I have a stored procedure that is run nine times a day, just after midnight. It isn't an ideal stored procedure, but you know how it is. No plan survives contact with reality.

This stored procedure normally takes about a minute to run, give or take time for the volume of data it processes. However, on the first run for a given morning, sometimes it will take an inordinate amount of time, sometimes well over an order of magnitude longer than the amount of time that it normally takes (if it finishes at all). If I kill it and start it again, it runs normally.

I'm looking for an elegant fix for this - at least more elegant than my first idea,开发者_高级运维 which is to slap an extra run to go first which doesn't generate data I use and failure of which can be tolerated.

Has anyone seen this behavior before? How did you resolve it?


It's probably compile time and a cold data cache (buffer pool). And if it takes one minute normally, then I guess it's quite chunky too.

Compile time: an execution plan is invalidated on statistics update.
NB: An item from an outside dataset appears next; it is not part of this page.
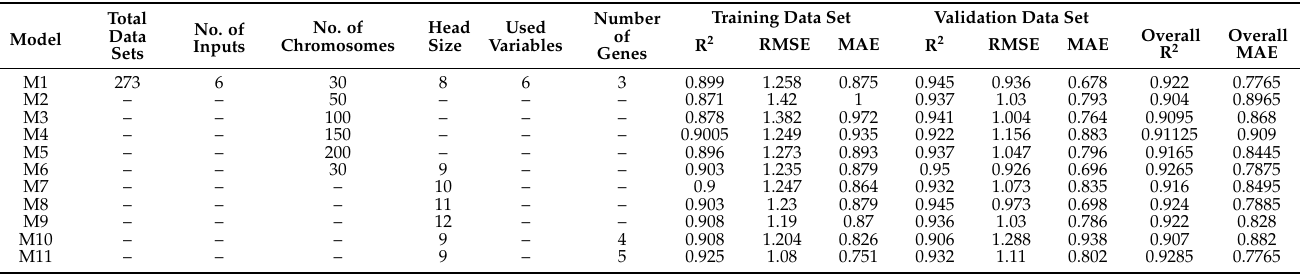
Table 2. Details of the trials scrutinized in this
If you have bulk processes or overnight maintenance you will probably hit this

Cold cache: data/index page have to come from disk into memory.

To mitigate these:

  • A dummy run (as noted)
  • faster IO or more RAM
  • plan guides

We have the same issues, sometimes, especially on development boxes, to the extent that our websites time out for example. We just click again...
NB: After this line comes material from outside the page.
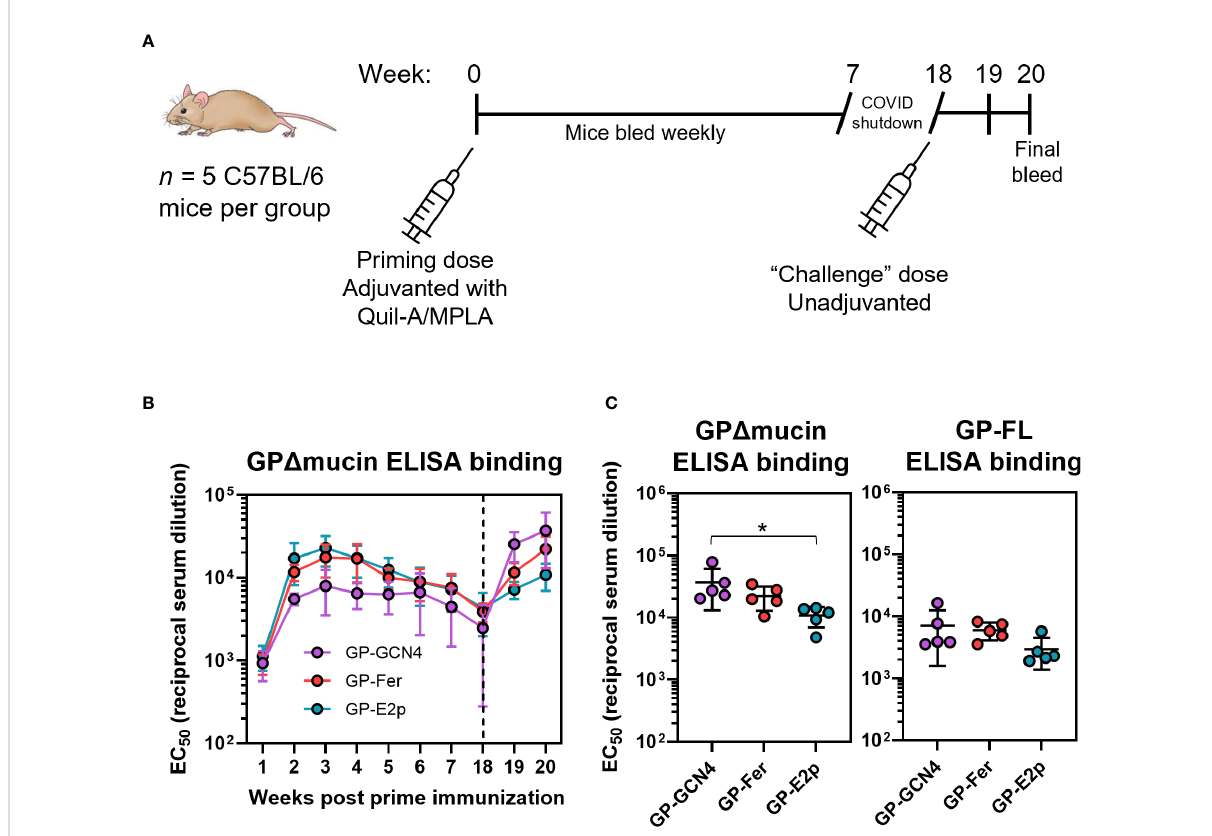
FIGURE 3 GP D mucin nanoparticles rapidly elicit antigen-speci fi c antibodies in vivo. (A) Immune responses to GP D mucin antigens were assessed in C57BL/6 mice (n = 5 per antigen). Mice were immunized at day 0 with 5 µg antigen formulated with 10 µg Quil-A and 10 µg MPLA. Blood was collected weekly from weeks 1 to 7 post prime immunization. Mice were challenged with an unadjuvanted dose of 5 µg GP-GCN4 as a proxy for pathogen exposure. Mice were bled one week post second dose and sacri fi ced two weeks post second dose. (B) Weekly bleeds were analyzed using ELISAs to compare antigen- speci fi c responses between GP-GCN4, GP-Fer, and GP-E2p. Each point represents the mean EC 50 titer for each group at each time point and error bars represent the standard deviation. ELISAs were performed in experimental duplicate. (C) Final bleeds were assessed for both GP D mucin and FL GP titers via ELISA. Each point represents the EC 50 value per animal and error bars represent the standard deviation. Statistical analysis was performed using ordinary one-way ANOVA with Tukey ’ s multiple comparisons test (* = p ≤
In order to provide a solution, the first thing to do is to investigate the cause. There could be many issues that would manifest as the symptoms you describe. Always start troubleshooting performance issues by following an investigation methodology, like Waits And Queues. this will reveal why is the procedure slow at first run. Likely culprits:

  • a cold cache
  • contention on some resources (locks?) with another process
  • parameter sniffing causing a bad plan

Depending on what you find as being the problem, there will be an appropriate solution.

One thing you should not do is blindly change settings and hope the problem disappears, without ever understanding what was wrong.
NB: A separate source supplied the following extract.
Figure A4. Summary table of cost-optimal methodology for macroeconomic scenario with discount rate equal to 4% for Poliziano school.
What else is happening at the same time the proc runs the first time each day? Could it be getting locks from some other process (backups, statistics updates, other scheduled jobs)?


stored procedures are chached in sqlserver.

if you use DBCC FREEPROCCACHE it will recompile the sql statement.

if your server is getting restarted (say on a nightly or weekly basis) it could possibly be having its cache cleared which would cause the query to run slow on its first try.

you can test that by running the above command and running the query to see if the same thing happens... if so i would say your cache is getting cleared.


Is AUTO_UPDATE_STATISTICS or AUTO_UPDATE_STATISTICS_ASYNC for the database on? It could be that the first run notices that stats need to be updated and does so. In the former set option, it waits for the the stats update to complete and for the latter, it doesn't wait for the stats update but may choose a suboptimal plan thus leading to bad performance.